India to gain as China lifts tariffs on Asian feeds amidst trade spat with US

27 Jun 2018


China will remove import tariffs on animal feed ingredients, including soybeans, soymeal and rapeseed from five Asian countries, the ministry of finance said on Tuesday, as Beijing tries to stock up supplies of the commodities amidst an escalating trade war with the United States, its largest trading partner.

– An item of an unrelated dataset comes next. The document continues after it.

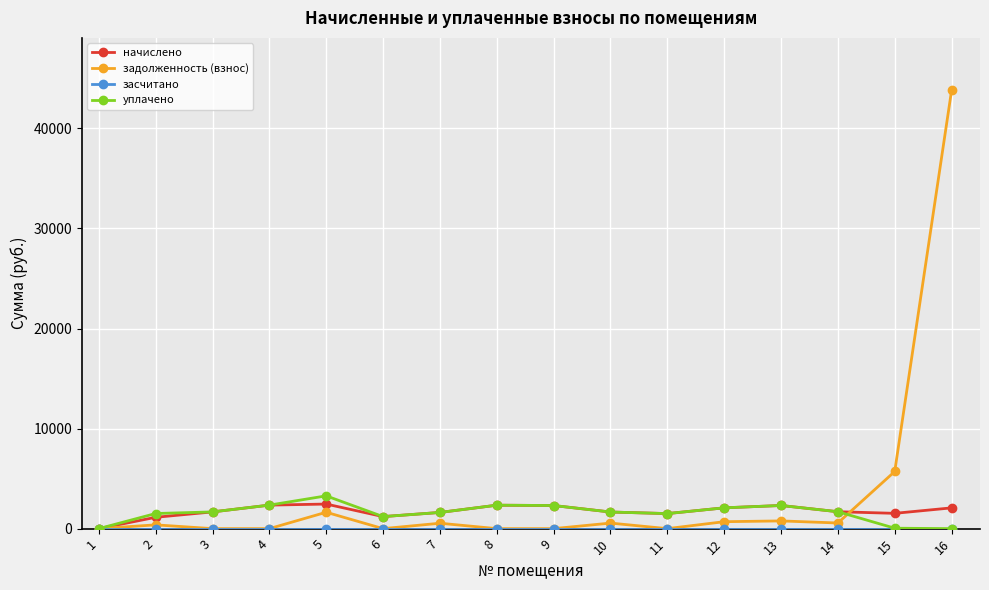

At which category is the sum across all series the highest?

16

China will drop tariffs on soybeans, soymeal, soybean cake, rapeseed and fishmeal originating from Bangladesh, India, Laos, South Korea and Sri Lanka from 1 July, the ministry said.
India stands to gain most by the Chinese action as the country is the main producer of Soybean in the South Asian region while other countries included in the list are relatively small producers. None of them exported any of the oilseeds to China in 2017.
India grew 11 million tonnes of soybeans in the 2016-17 marketing year, but only exported 269,000 tonnes of it, according to data from the US Department of Agriculture.
However, the country exported more than 2 million tonnes of soymeal globally.
The country, being a net importer of oils and oilseeds, does not make any substantial export of any oilseed or oil. 
China currently applies 3 per cent tariff on import of soybeans while it applies 9 per cent import duty on rapeseed, a 5 per cent duty on soymeal and cake and a 2 per cent import duty on fishmeal.
Soybeans form the largest chunk of China’s agricultural imports from the United States by value. While China claims the tariff cut as planned in March, the move is aimed at reduce its dependence on US soybeans. 
China agreed to drop the tariffs on more than 2,000 items as part of the Asia-Pacific Trade Agreement signed in Thailand in January 2017. The finance ministry said in March this year it would introduce the tariff cuts from 1 July.
The move comes less than two weeks after Beijing said it would impose additional 25 per cent tariffs on 659 US goods worth $50 billion, including soybeans, in retaliation for US slapping duties on Chinese technology products.
US President Donald Trump has ordered 25 per cent tariffs on $50 billion worth of Chinese goods in response to Beijing’s forced transfer of US technology and alleged intellectual property theft, and threatened to impose duties on $400 billion more in Chinese products.
“We have the great brain power in Silicon Valley, and China and others steal those secrets,” Trump said on Fox & Friends earlier this month.
″We’re going to protect those secrets. Those are crown jewels for this country.”
All told, the scope of the tariffs would be equivalent to 90 per cent of the goods that China shipped to the United States last year.
The People’s Bank of China (PBOC), China’s central bank, also on Sunday said it would cut the amount of cash that some banks must hold as reserves by 50 basis points, releasing $108 billion of additional liquidity, to accelerate the pace of debt-for-equity swaps and spur lending to smaller firms.
The reserve reduction, the third by the central bank this year, comes amid investor concerns over market liquidity and a potential economic drag from a trade dispute with the United States.
PBOC said the latest targeted cut in some banks’ reserve requirement ratios (RRRs) – currently 16 per cent for large banks and 14 per cent for smaller banks – will take effect on 5 July.
The PBOC said the cut will release about 500 billion yuan ($77 billion) for the country’s five large state banks and 12 national joint-stock commercial banks. Lenders are encouraged to use the money to conduct debt-for-equity swaps.
The Chinese yuan on Friday also fell to its lowest versus the dollar in more than five months, though it has remained firm against a basket of trading partners’ currencies, and a sharp depreciation is not in the cards.
Fears of a full-scale trade war with Washington have magnified concerns about the outlook for the world’s second-largest economy, following weaker-than-expected Chinese growth data for May and as Beijing’s financial regulatory crackdown starts to weigh on business activity.
Net exports overall were already a drag on growth in the first quarter after giving an added boost to the Chinese economy last year, highlighting the need for sustained strength in domestic demand if significant new US tariffs are imposed.
China accused the United States last week of using bullying tactics and blackmail in threatening to impose tariffs on hundreds of billions of dollars of Chinese imports, ramping up criticism that the measures levied in the name of balancing trade would harm both countries’ companies and the world economy.
Commerce Ministry spokesman Gao Feng said the US was damaging the global trading order and that its methods would harm its own business interests as well as those of trading partners.
“We oppose the act of extreme pressure and blackmail by swinging the big stick of trade protectionism,” Gao told reporters at a news conference.
“The U.S. is abusing the tariff methods and starting trade wars all around the world.”
US, European and other governments have repeatedly complained their firms operating in China are being compelled to surrender technology as part of Beijing’s bid to create world-leading companies in fields such as robotics and electric cars under a program it calls “Made in China 2025.”
Economists note the US global trade deficit started to balloon several years before China’s surplus started to surge. They say that suggests the reason behind the imbalance lies somewhere other than China.